__Document passage__.
Start of Block

PUTNAM COUNTY, Fla. - A man in Putnam County told Channel 4 that he's lucky to be alive after he was bitten by a diamondback rattlesnake.
Clay Petruski said he was bit by the snake near his Florahome residence two weeks ago, and he was just released from the hospital this week.
"I just happened to see one in the road," said Petruski. "I usually see five or six a year. I just prod them with a stick, and they go off into the woods."
Petruski said this time it was different, before he knew it, the diamondback rattlesnake sank its teeth into his hand (pictured).
"I knew I was in trouble, because I could taste it in my mouth," said Petruski. "It was this sulfur, metallic taste. It was real nasty."
Petruski (pictured below) was rushed to UF Health Gainesville. Petruski said his throat was so swollen doctors had to cut a hole in his Adam's apple to allow him to breathe. It took more than 50 vials of antivenin to save his life.
"When the specialist come back, they said it was the most venomous snake bite ever recorded in Florida, and I am the oldest survivor to ever survive such a snakebite," said Petruski. "You know when you're in high school and you want a school record? This ain't the one I wanted."

End of Block

__What you need to do__.
[1] In the snakebite report, why did doctors cut a hole in Petruski's Adam's apple?
[2] From the snakebite report, copy word for word everything from "Petruski said this" down to "save his life.".

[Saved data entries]

Start of Block

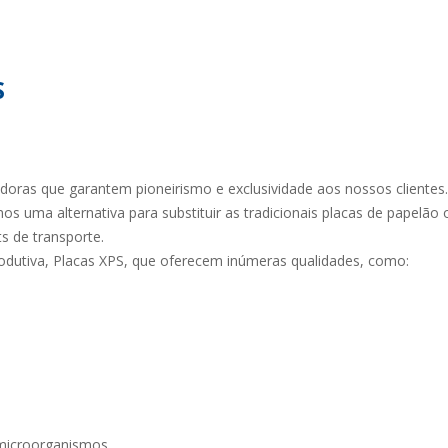
TENTABILIDADE
SUSTENTABILIDADE
UÇÕES COMPLETAS
MYWHEATON 3D
S
ras que garantem pioneirismo e exclusividade aos nossos clientes.
ACAP
 uma alternativa para substituir as tradicionais placas de papelão
s de transporte.
produtiva, Placas XPS, que oferecem inúmeras qualidades, como:
BA MAIS
 microorganismos.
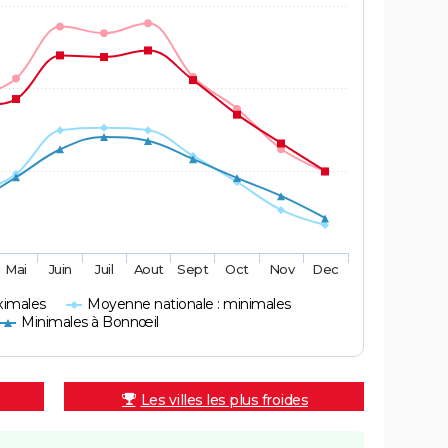
Mai
Juin
Juil
Aout
Sept
Oct
Nov
Dec
ximales
Moyenne nationale : minimales
Minimales à Bonnœil
Les villes les plus froides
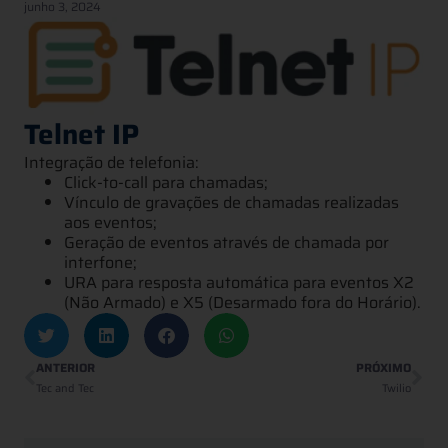
junho 3, 2024
Telnet IP
Integração de telefonia:
Click-to-call para chamadas;
Vínculo de gravações de chamadas realizadas
aos eventos;
Geração de eventos através de chamada por
interfone;
URA para resposta automática para eventos X2
(Não Armado) e X5 (Desarmado fora do Horário).
ANTERIOR
PRÓXIMO
Tec and Tec
Twilio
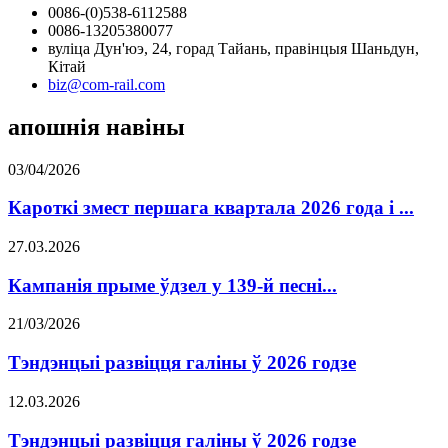
0086-(0)538-6112588
0086-13205380077
вуліца Дун'юэ, 24, горад Тайань, правінцыя Шаньдун,
Кітай
biz@com-rail.com
апошнія навіны
03/04/2026
Кароткі змест першага квартала 2026 года і ...
27.03.2026
Кампанія прыме ўдзел у 139-й песні...
21/03/2026
Тэндэнцыі развіцця галіны ў 2026 годзе
12.03.2026
Тэндэнцыі развіцця галіны ў 2026 годзе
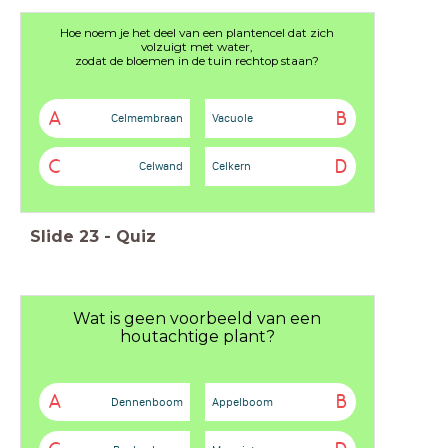
Hoe noem je het deel van een plantencel dat zich
volzuigt met water,
zodat de bloemen in de tuin rechtop staan?
A
B
Celmembraan
Vacuole
C
D
Celwand
Celkern
Slide
23
-
Quiz
Wat is geen voorbeeld van een
houtachtige plant?
A
B
Dennenboom
Appelboom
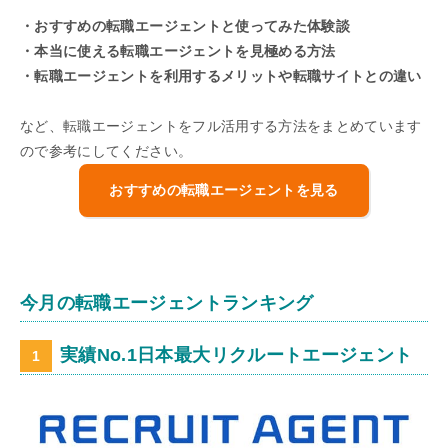
・おすすめの転職エージェントと使ってみた体験談
・本当に使える転職エージェントを見極める方法
・転職エージェントを利用するメリットや転職サイトとの違い
など、転職エージェントをフル活用する方法をまとめています
ので参考にしてください。
おすすめの転職エージェントを見る
今月の転職エージェントランキング
実績No.1日本最大リクルートエージェント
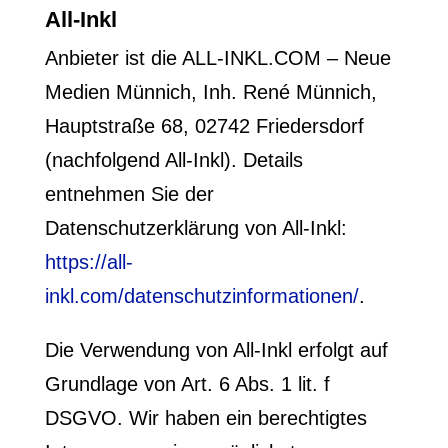
All-Inkl
Anbieter ist die ALL-INKL.COM – Neue
Medien Münnich, Inh. René Münnich,
Hauptstraße 68, 02742 Friedersdorf
(nachfolgend All-Inkl). Details
entnehmen Sie der
Datenschutzerklärung von All-Inkl:
https://all-
inkl.com/datenschutzinformationen/
.
Die Verwendung von All-Inkl erfolgt auf
Grundlage von Art. 6 Abs. 1 lit. f
DSGVO. Wir haben ein berechtigtes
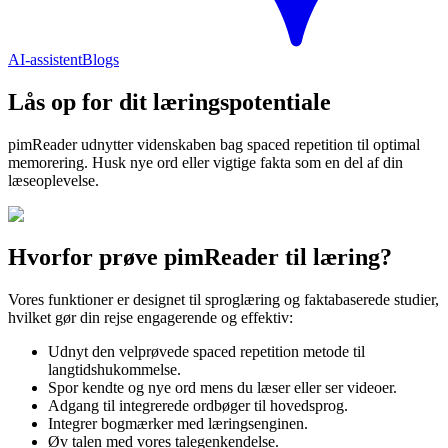
AI-assistent
Blogs
Lås op for dit læringspotentiale
pimReader udnytter videnskaben bag spaced repetition til optimal
memorering. Husk nye ord eller vigtige fakta som en del af din
læseoplevelse.
Hvorfor prøve pimReader til læring?
Vores funktioner er designet til sproglæring og faktabaserede studier,
hvilket gør din rejse engagerende og effektiv:
Udnyt den velprøvede spaced repetition metode til
langtidshukommelse.
Spor kendte og nye ord mens du læser eller ser videoer.
Adgang til integrerede ordbøger til hovedsprog.
Integrer bogmærker med læringsenginen.
Øv talen med vores talegenkendelse.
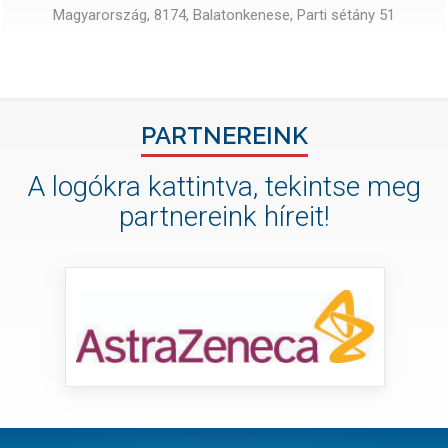
Magyarország, 8174, Balatonkenese, Parti sétány 51
PARTNEREINK
A logókra kattintva, tekintse meg
partnereink híreit!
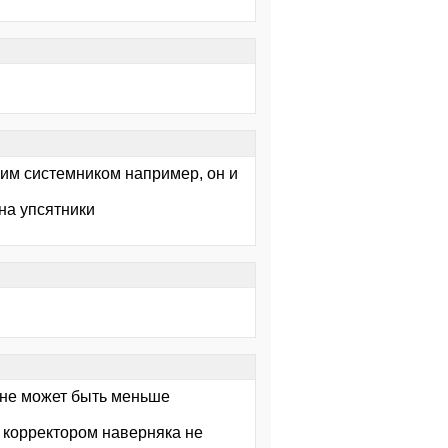
оим системником например, он и
на упсятники
 не может быть меньше
 с корректором наверняка не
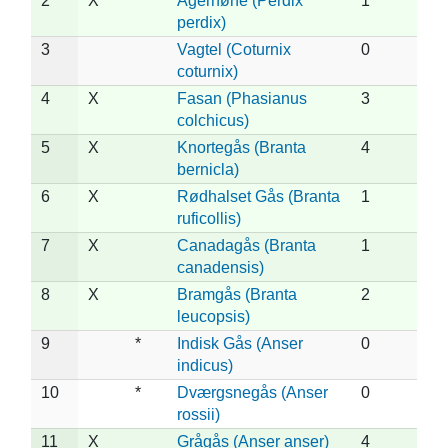
2
X
Agerhøne (Perdix
1
perdix)
3
Vagtel (Coturnix
0
coturnix)
4
X
Fasan (Phasianus
3
colchicus)
5
X
Knortegås (Branta
4
bernicla)
6
X
Rødhalset Gås (Branta
1
ruficollis)
7
X
Canadagås (Branta
1
canadensis)
8
X
Bramgås (Branta
2
leucopsis)
9
*
Indisk Gås (Anser
0
indicus)
10
*
Dværgsnegås (Anser
0
rossii)
11
X
Grågås (Anser anser)
4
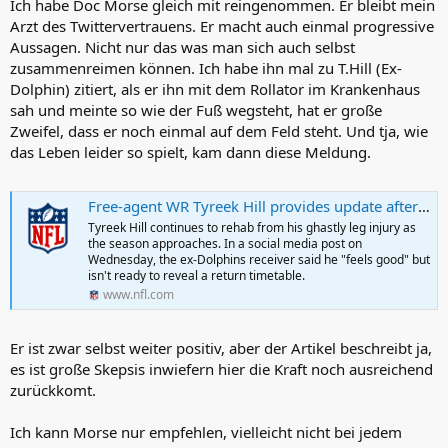
Ich habe Doc Morse gleich mit reingenommen. Er bleibt mein
Arzt des Twittervertrauens. Er macht auch einmal progressive
Aussagen. Nicht nur das was man sich auch selbst
zusammenreimen können. Ich habe ihn mal zu T.Hill (Ex-
Dolphin) zitiert, als er ihn mit dem Rollator im Krankenhaus
sah und meinte so wie der Fuß wegsteht, hat er große
Zweifel, dass er noch einmal auf dem Feld steht. Und tja, wie
das Leben leider so spielt, kam dann diese Meldung.
Free-agent WR Tyreek Hill provides update after season-ending injury: 'No power in my left leg' | Latest NFL News, Analysis & Updates | NFL.com
Tyreek Hill continues to rehab from his ghastly leg injury as
the season approaches. In a social media post on
Wednesday, the ex-Dolphins receiver said he "feels good" but
isn't ready to reveal a return timetable.
www.nfl.com
Er ist zwar selbst weiter positiv, aber der Artikel beschreibt ja,
es ist große Skepsis inwiefern hier die Kraft noch ausreichend
zurückkomt.
Ich kann Morse nur empfehlen, vielleicht nicht bei jedem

End of Block

__Responses per task__.
[1] Petruski's throat was so swollen that he could not breathe on his own. The doctors cut the hole to let him breathe.

[2]
Petruski said this time it was different, before he knew it, the diamondback rattlesnake sank its teeth into his hand (pictured).
"I knew I was in trouble, because I could taste it in my mouth," said Petruski. "It was this sulfur, metallic taste. It was real nasty."
Petruski (pictured below) was rushed to UF Health Gainesville. Petruski said his throat was so swollen doctors had to cut a hole in his Adam's apple to allow him to breathe. It took more than 50 vials of antivenin to save his life.